Items from a data source:
───
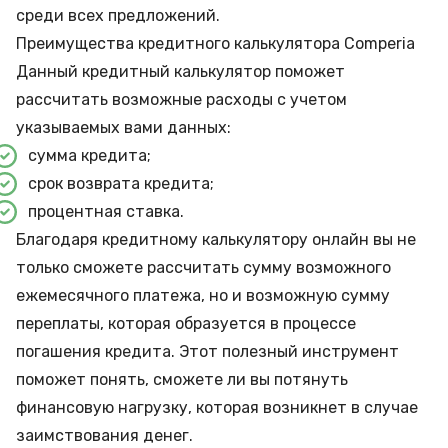
среди всех предложений.
Преимущества кредитного калькулятора Comperia
Данный кредитный калькулятор поможет
рассчитать возможные расходы с учетом
указываемых вами данных:
сумма кредита;
срок возврата кредита;
процентная ставка.
Благодаря кредитному калькулятору онлайн вы не
только сможете рассчитать сумму возможного
ежемесячного платежа, но и возможную сумму
переплаты, которая образуется в процессе
погашения кредита. Этот полезный инструмент
поможет понять, сможете ли вы потянуть
финансовую нагрузку, которая возникнет в случае
заимствования денег.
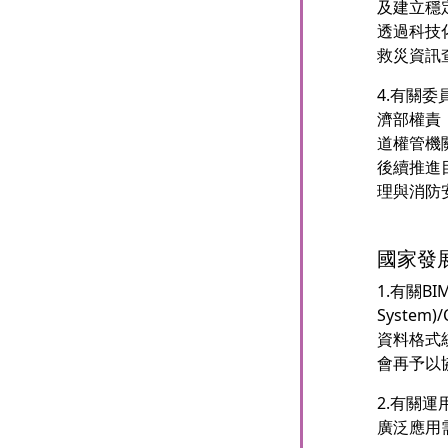
及建立穩
透過科技
救災資訊
4.有關
濟部權責
道權管機
後續推進
理與消防
國家發
1.有關BIM
Syste
資料格式
會再予以
2.有關
廣泛應用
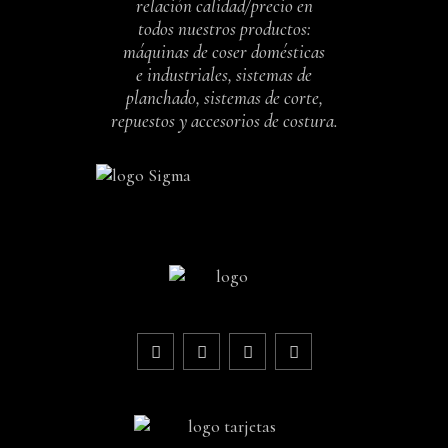
relación calidad/precio en
todos nuestros productos:
máquinas de coser domésticas
e industriales, sistemas de
planchado, sistemas de corte,
repuestos y accesorios de costura.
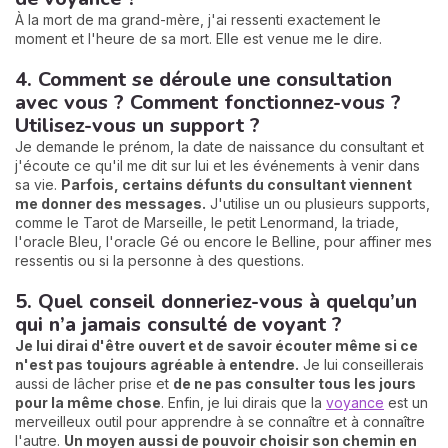
À la mort de ma grand-mère, j'ai ressenti exactement le
moment et l'heure de sa mort. Elle est venue me le dire.
4. Comment se déroule une consultation
avec vous ? Comment fonctionnez-vous ?
Utilisez-vous un support ?
Je demande le prénom, la date de naissance du consultant et
j'écoute ce qu'il me dit sur lui et les événements à venir dans
sa vie.
Parfois, certains défunts du consultant viennent
me donner des messages.
J'utilise un ou plusieurs supports,
comme le Tarot de Marseille, le petit Lenormand, la triade,
l'oracle Bleu, l'oracle Gé ou encore le Belline, pour affiner mes
ressentis ou si la personne à des questions.
5. Quel conseil donneriez-vous à quelqu’un
qui n’a jamais consulté de voyant ?
Je lui dirai d'être ouvert et
de savoir écouter même si ce
n'est pas toujours agréable à entendre.
Je lui conseillerais
aussi de lâcher prise et
de ne pas consulter tous les jours
pour la même chose
. Enfin, je lui dirais que la
voyance
est un
merveilleux outil pour apprendre à se connaître et à connaître
l'autre.
Un moyen aussi de pouvoir choisir son chemin en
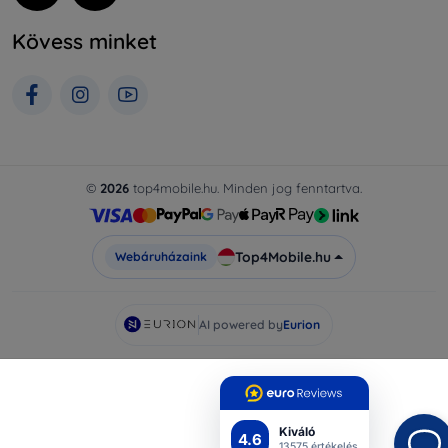
Kövess minket
©
2026
top4mobile.hu. Minden jog fenntartva.
Top4Mobile.hu
Webáruházaink
AI powered by
Eurion
Kiváló
4.6
13575 értékelés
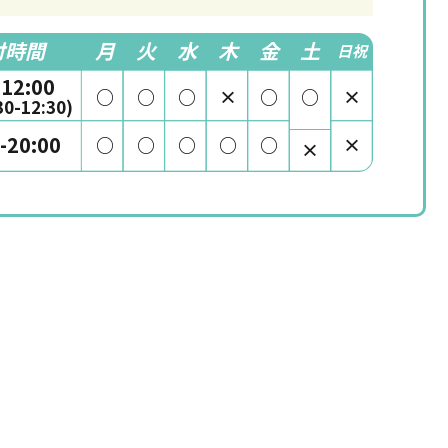
付時間
月
火
水
木
金
土
日祝
-12:00
○
○
○
×
○
○
×
0-12:30)
-20:00
○
○
○
○
○
×
×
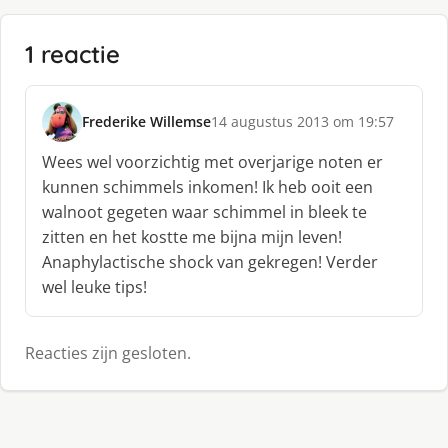
1 reactie
Frederike Willemse
14 augustus 2013 om 19:57
s
c
Wees wel voorzichtig met overjarige noten er
h
kunnen schimmels inkomen! Ik heb ooit een
r
walnoot gegeten waar schimmel in bleek te
e
zitten en het kostte me bijna mijn leven!
e
f
Anaphylactische shock van gekregen! Verder
:
wel leuke tips!
Reacties zijn gesloten.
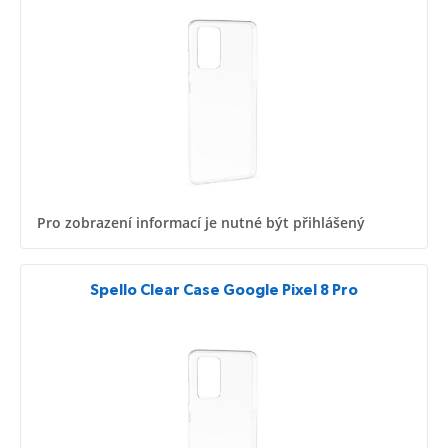
Pro zobrazení informací je nutné být přihlášený
Spello Clear Case Google Pixel 8 Pro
───
Print the records above verbatim, pictures excluded.

среди всех предложений.
Преимущества кредитного калькулятора Comperia
Данный кредитный калькулятор поможет
рассчитать возможные расходы с учетом
указываемых вами данных:
сумма кредита;
срок возврата кредита;
процентная ставка.
Благодаря кредитному калькулятору онлайн вы не
только сможете рассчитать сумму возможного
ежемесячного платежа, но и возможную сумму
переплаты, которая образуется в процессе
погашения кредита. Этот полезный инструмент
поможет понять, сможете ли вы потянуть
финансовую нагрузку, которая возникнет в случае
заимствования денег.
及建立穩
透過科技
救災資訊
4.有關
濟部權責
道權管機
後續推進
理與消防
國家發
1.有關BIM
Syste
資料格式
會再予以
2.有關
廣泛應用
relación calidad/precio en
todos nuestros productos:
máquinas de coser domésticas
e industriales, sistemas de
planchado, sistemas de corte,
repuestos y accesorios de costura.
À la mort de ma grand-mère, j'ai ressenti exactement le
moment et l'heure de sa mort. Elle est venue me le dire.
4. Comment se déroule une consultation
avec vous ? Comment fonctionnez-vous ?
Utilisez-vous un support ?
Je demande le prénom, la date de naissance du consultant et
j'écoute ce qu'il me dit sur lui et les événements à venir dans
sa vie.
Parfois, certains défunts du consultant viennent
me donner des messages.
J'utilise un ou plusieurs supports,
comme le Tarot de Marseille, le petit Lenormand, la triade,
l'oracle Bleu, l'oracle Gé ou encore le Belline, pour affiner mes
ressentis ou si la personne à des questions.
5. Quel conseil donneriez-vous à quelqu’un
qui n’a jamais consulté de voyant ?
Je lui dirai d'être ouvert et
de savoir écouter même si ce
n'est pas toujours agréable à entendre.
Je lui conseillerais
aussi de lâcher prise et
de ne pas consulter tous les jours
pour la même chose
. Enfin, je lui dirais que la
voyance
est un
merveilleux outil pour apprendre à se connaître et à connaître
l'autre.
Un moyen aussi de pouvoir choisir son chemin en
Kövess minket
©
2026
top4mobile.hu. Minden jog fenntartva.
Top4Mobile.hu
Webáruházaink
AI powered by
Eurion
Kiváló
4.6
13575 értékelés
付時間
月
火
水
木
金
土
日祝
-12:00
○
○
○
×
○
○
×
0-12:30)
-20:00
○
○
○
○
○
×
×
1 reactie
Frederike Willemse
14 augustus 2013 om 19:57
s
c
Wees wel voorzichtig met overjarige noten er
h
kunnen schimmels inkomen! Ik heb ooit een
r
walnoot gegeten waar schimmel in bleek te
e
zitten en het kostte me bijna mijn leven!
e
f
Anaphylactische shock van gekregen! Verder
:
wel leuke tips!
Reacties zijn gesloten.
Pro zobrazení informací je nutné být přihlášený
Spello Clear Case Google Pixel 8 Pro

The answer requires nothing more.